L’irritazione del leader azzurro è comprensibile: fatto salvo lo scontro di potere tra i governisti e Tajani, è difficile rintracciare una differenza sostanziale tra la visione del fondatore e quella dei suoi ex pupilli. Del resto, anche nelle loro fila le critiche reciproche non mancano. Carfagna e Brunetta hanno difeso la Gelmini, in privato ammettono però che lo sfogo era esagerato. Gli ufficiali ribelli non risparmiano critiche allo stesso Brunetta: "Certe dichiarazioni senza uno sbocco politico a cosa servono?".

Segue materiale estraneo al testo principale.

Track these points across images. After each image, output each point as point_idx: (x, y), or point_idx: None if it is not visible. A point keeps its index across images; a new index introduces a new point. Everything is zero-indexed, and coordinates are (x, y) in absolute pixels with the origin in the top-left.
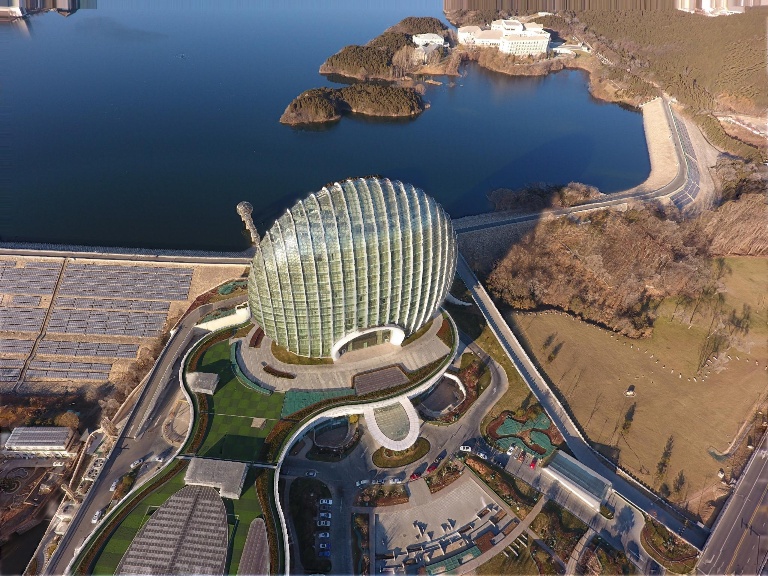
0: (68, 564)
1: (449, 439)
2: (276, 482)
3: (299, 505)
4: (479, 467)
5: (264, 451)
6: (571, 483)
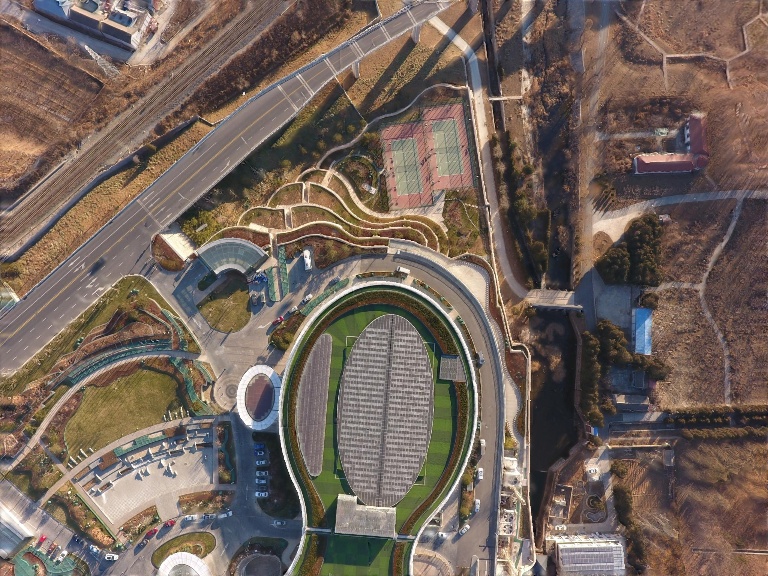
0: (486, 433)
1: (129, 569)
2: (304, 513)
3: (287, 490)
4: (98, 535)
5: (322, 547)
6: (4, 520)
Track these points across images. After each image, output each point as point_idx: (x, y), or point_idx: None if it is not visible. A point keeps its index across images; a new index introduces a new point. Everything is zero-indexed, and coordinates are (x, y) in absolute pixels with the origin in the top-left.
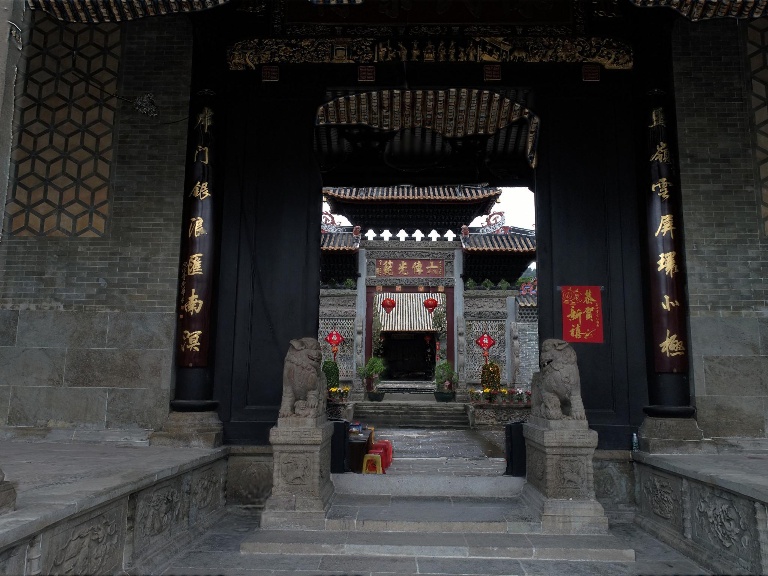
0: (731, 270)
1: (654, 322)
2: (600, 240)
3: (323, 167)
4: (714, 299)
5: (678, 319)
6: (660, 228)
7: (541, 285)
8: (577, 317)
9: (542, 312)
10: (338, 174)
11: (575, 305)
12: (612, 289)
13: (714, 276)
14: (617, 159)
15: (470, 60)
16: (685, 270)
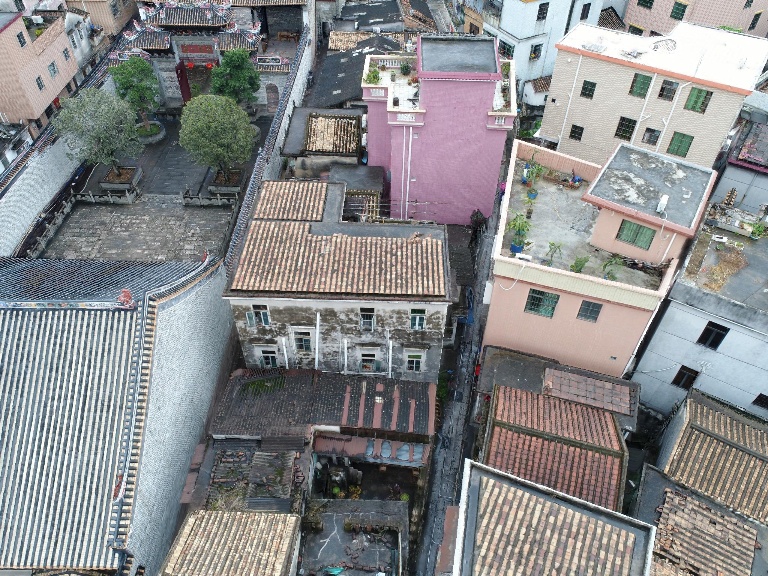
0: None
1: None
2: None
3: (244, 2)
4: None
5: None
6: None
7: None
8: None
9: None
10: None
11: None
12: None
13: None
14: None
15: None
16: None
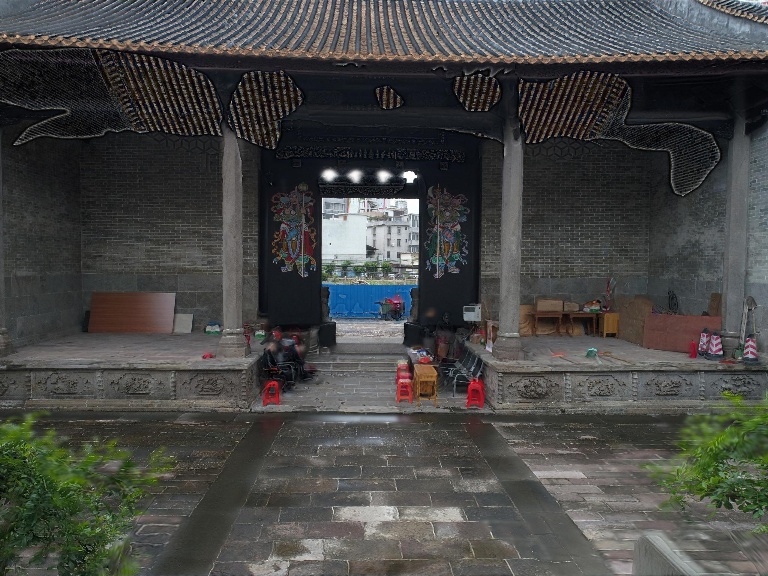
0: None
1: None
2: None
3: None
4: None
5: None
6: None
7: None
8: None
9: None
10: None
11: None
12: None
13: None
14: None
15: (352, 157)
16: None
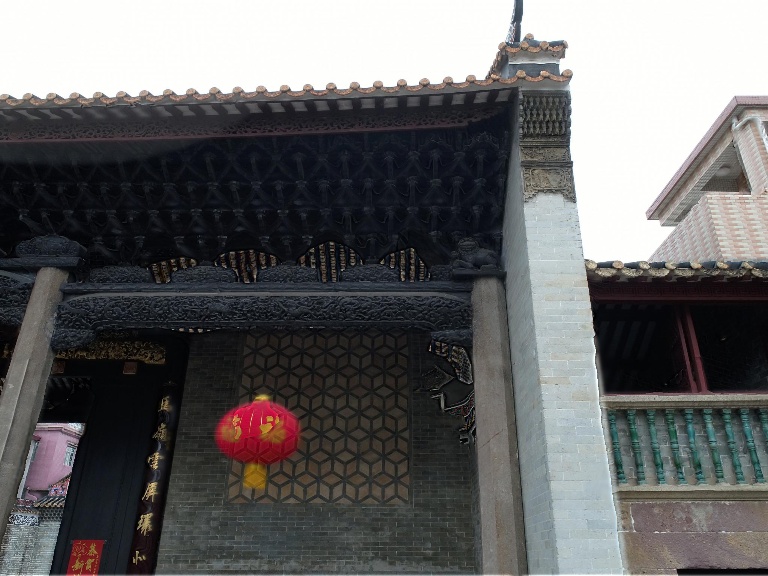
0: (196, 528)
1: (127, 574)
2: (113, 500)
3: None
4: (178, 554)
5: (148, 571)
6: (146, 493)
7: (58, 539)
8: (80, 567)
9: (53, 563)
10: (54, 413)
11: (80, 557)
12: (112, 543)
13: (182, 534)
14: (140, 434)
15: None
16: (161, 528)
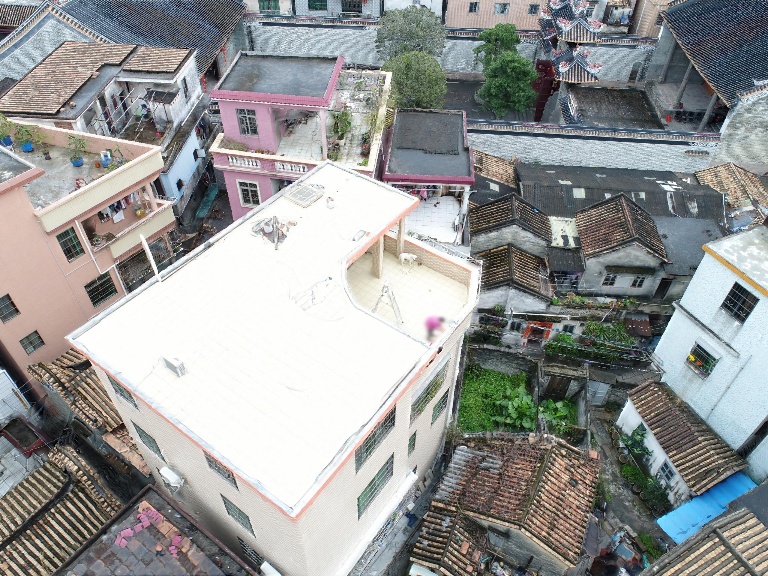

In effetti, il problema è questo: il punto di caduta possibile all’orizzonte non si vede. "Il sovranismo porta il paese a sbattere – dichiara su Repubblica il ministro della Pubblica amministrazione – Serve un’alleanza della famiglia popolare, liberale e socialista. Bisogna rivolgersi all’opinione moderata: ci vogliono partiti all’altezza di Draghi". A un’eventuale uscita da Forza Italia, però, non fa cenno. Sa che ora gli estremi per dar vita a una formazione centrista non ci sono. Illuminante è il parere del professore ed ex ministro Giuliano Urbani, che inventò FI: "C’è spazio per una forza liberale del 20% il cui leader naturale sarebbe Draghi". In effetti, se ci fosse in campo Draghi, metà del lavoro sarebbe fatta. Ma il premier avrebbe solo da perdere, un’altra figura di quel calibro non c’è e le velleità centrista sono destinate a rimanere tali. Almeno fino all’elezione del capo dello Stato, quella che si prepara dentro FI è una guerra di trincea che passa per lo scontro sulle cifre.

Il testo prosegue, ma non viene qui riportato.